# Accucraft coupler size ?



## lvmosher (Jan 2, 2008)

Don't know if this has been asked and answered. Is the Accucraft knuckle couple correct size for 1:20.3? It just seems a little big to me.


----------



## CLRRNG (Sep 26, 2008)

*Larry,*
*Most of Accucraft/AMS product that is modeled in 1:20.3 is based on D&RGW prototype equipment. I believe the D&RGW used standard guage couplers on all there equipment both standard guage & narrow guage. This is why Accucrafts couplers seem oversized. Imagine what the coupler that Accucraft uses would look like on a 1:20.3 scaled std guage piece of rolling stock. I would imagine like me you would view the coupler as being much smaller in proportion to the rest of the car. 

Hope this helps

Glen *


----------



## East Broad Top (Dec 29, 2007)

Glen is correct. The D&RGW used full-sized couplers on their narrow gauge equipment, as did a fair number of other narrow gauge lines, primarily western ones, though there was no real pattern in that regard.
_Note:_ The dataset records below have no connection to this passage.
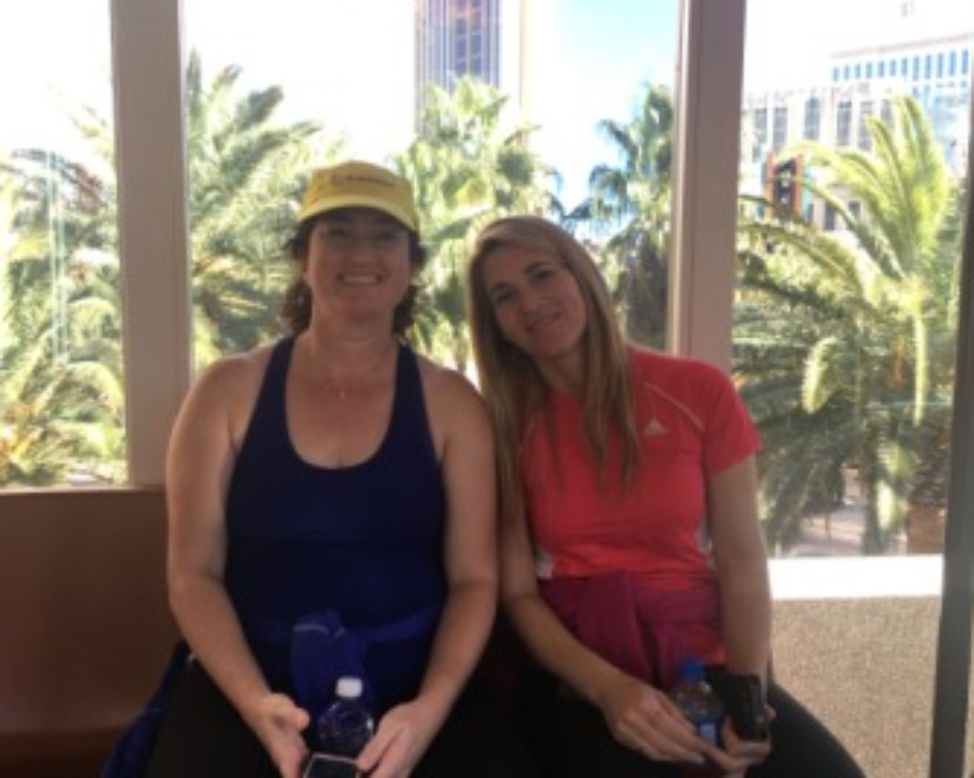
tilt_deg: -5.3
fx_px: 893
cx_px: 458
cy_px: 385
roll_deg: +0.7
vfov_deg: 47.1
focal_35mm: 31
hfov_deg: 57.2
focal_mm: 4.15
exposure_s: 1/120
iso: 40
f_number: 2.2
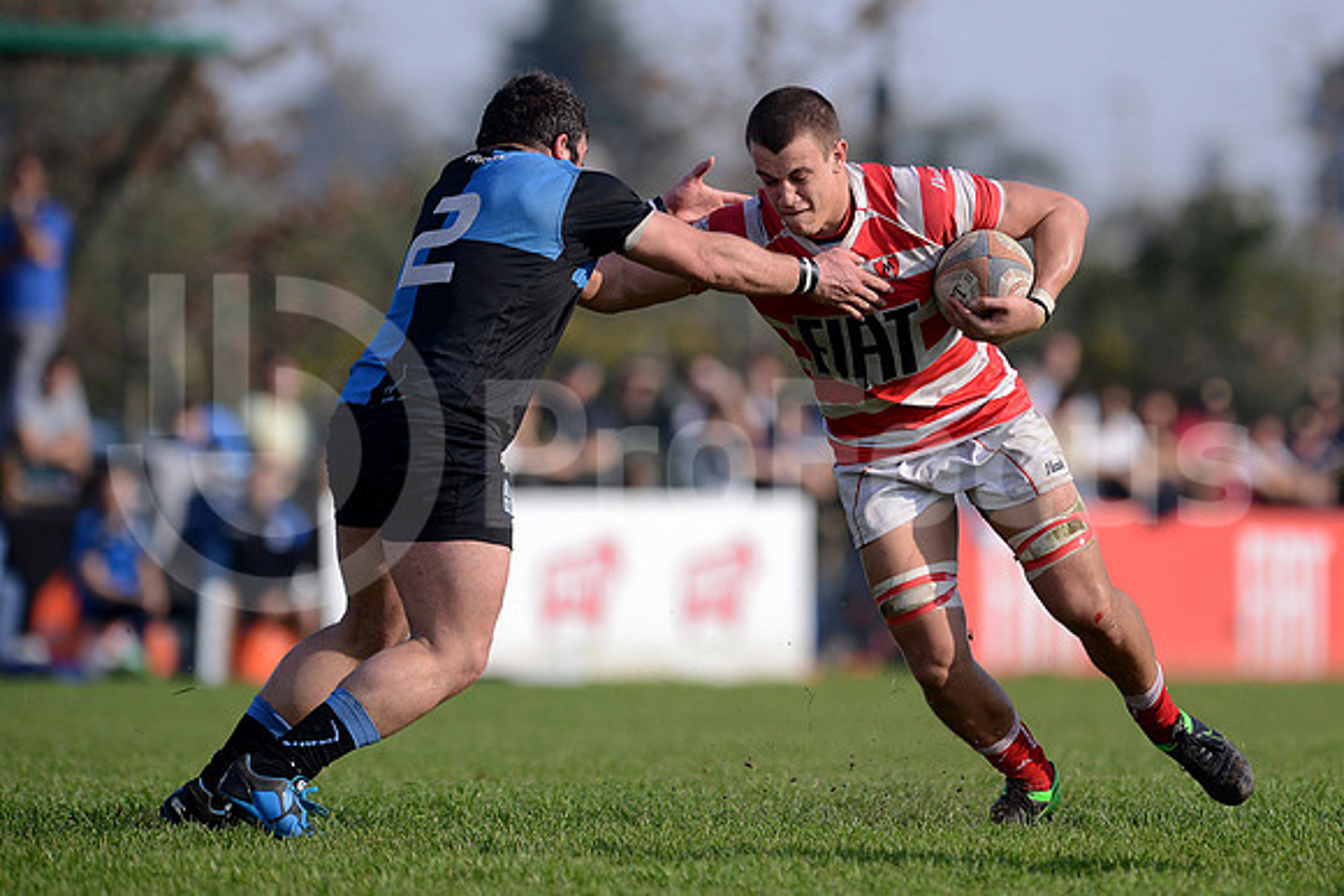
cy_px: 448
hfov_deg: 4.9
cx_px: 672
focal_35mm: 420
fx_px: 15683
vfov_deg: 3.3
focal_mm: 420
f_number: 4
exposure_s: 1/3200
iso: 560
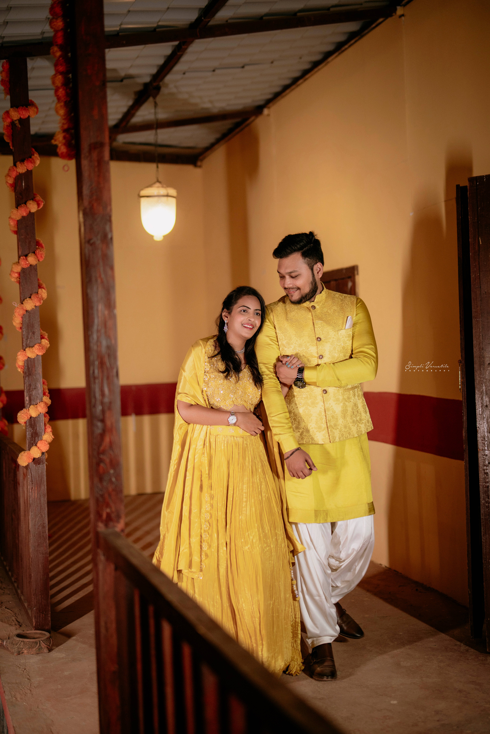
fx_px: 1020
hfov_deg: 27.0
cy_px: 367
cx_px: 245
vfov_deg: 39.6
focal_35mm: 50
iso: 500
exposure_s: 1/200
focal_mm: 50
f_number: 1.6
Other narrow gauge lines (particularly eastern ones) used a 3/4-sized coupler. 










Here's a shot showing the two sizes right next to each other. This shot is of a standard gauge dump car in the EBT's Mt. Union yards, which were switched by both standard gauge and narrow gauge locomotives--hence both couplers. The D&RGW had a similar arrangement on their "idler flats" that went between their narrow gague locos and standard gauge cars--the difference being that both couplers would be the same (larger) size. 

Later, 

K


----------



## lvmosher (Jan 2, 2008)

Thanks guys


----------



## GeorgeMMR (Jan 19, 2008)

Larry, 
I provided the original measurments for to Accucraft for the couplers. The sample I used was on a car in the Chama yards; not only were dimensions provided, but photos of all sides with a known dimension object (a credit card!) were also provided. I hope that this helps! The best New Year to you and our better half. 
George


----------



## GeorgeMMR (Jan 19, 2008)

Man. forgive the typos! That, of course, should be YOUR better half. 
George


----------



## lvmosher (Jan 2, 2008)

Thanks George. I bit you miss NH this time of year ;-)


----------